**Page-level text extractions**
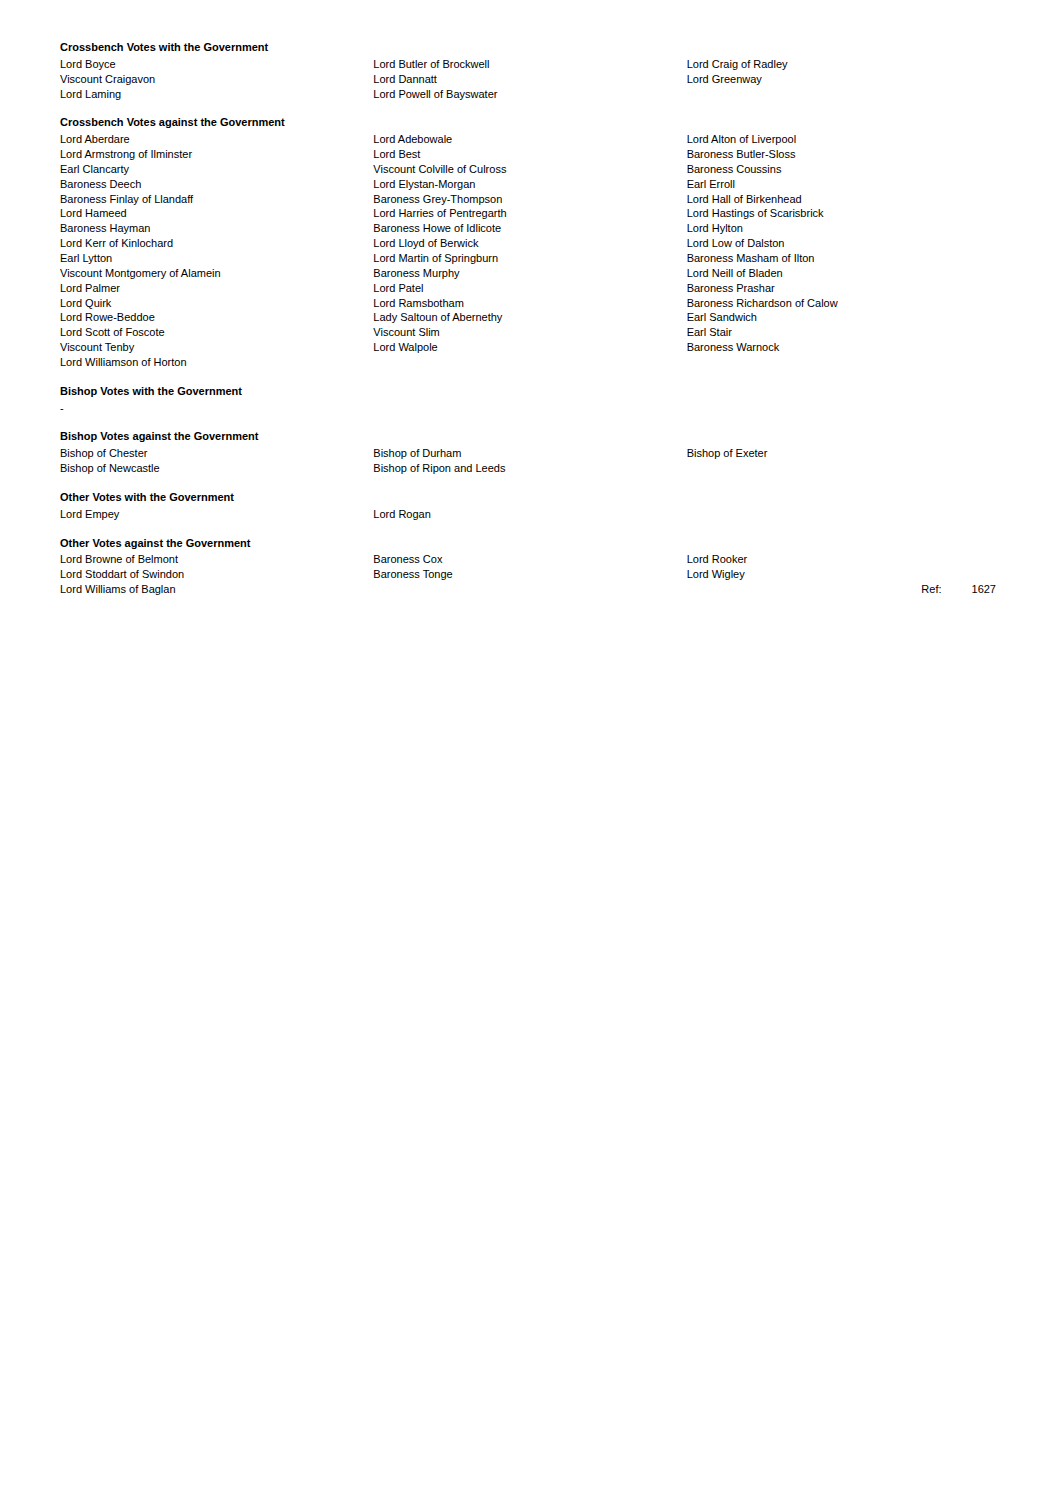Crossbench Votes with the Government
| Lord Boyce | Lord Butler of Brockwell | Lord Craig of Radley |
| Viscount Craigavon | Lord Dannatt | Lord Greenway |
| Lord Laming | Lord Powell of Bayswater | |
Crossbench Votes against the Government
| Lord Aberdare | Lord Adebowale | Lord Alton of Liverpool |
| Lord Armstrong of Ilminster | Lord Best | Baroness Butler-Sloss |
| Earl Clancarty | Viscount Colville of Culross | Baroness Coussins |
| Baroness Deech | Lord Elystan-Morgan | Earl Erroll |
| Baroness Finlay of Llandaff | Baroness Grey-Thompson | Lord Hall of Birkenhead |
| Lord Hameed | Lord Harries of Pentregarth | Lord Hastings of Scarisbrick |
| Baroness Hayman | Baroness Howe of Idlicote | Lord Hylton |
| Lord Kerr of Kinlochard | Lord Lloyd of Berwick | Lord Low of Dalston |
| Earl Lytton | Lord Martin of Springburn | Baroness Masham of Ilton |
| Viscount Montgomery of Alamein | Baroness Murphy | Lord Neill of Bladen |
| Lord Palmer | Lord Patel | Baroness Prashar |
| Lord Quirk | Lord Ramsbotham | Baroness Richardson of Calow |
| Lord Rowe-Beddoe | Lady Saltoun of Abernethy | Earl Sandwich |
| Lord Scott of Foscote | Viscount Slim | Earl Stair |
| Viscount Tenby | Lord Walpole | Baroness Warnock |
| Lord Williamson of Horton | | |
Bishop Votes with the Government
-
Bishop Votes against the Government
| Bishop of Chester | Bishop of Durham | Bishop of Exeter |
| Bishop of Newcastle | Bishop of Ripon and Leeds | |
Other Votes with the Government
| Lord Empey | Lord Rogan | |
Other Votes against the Government
| Lord Browne of Belmont | Baroness Cox | Lord Rooker |
| Lord Stoddart of Swindon | Baroness Tonge | Lord Wigley |
| Lord Williams of Baglan | | Ref: 1627 |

**Assignment**
Wherever the word "Bishop" appears in the data, return the whole line.

**Answer area**
Bishop Votes with the Government
Bishop Votes against the Government
| Bishop of Chester | Bishop of Durham | Bishop of Exeter |
| Bishop of Newcastle | Bishop of Ripon and Leeds | |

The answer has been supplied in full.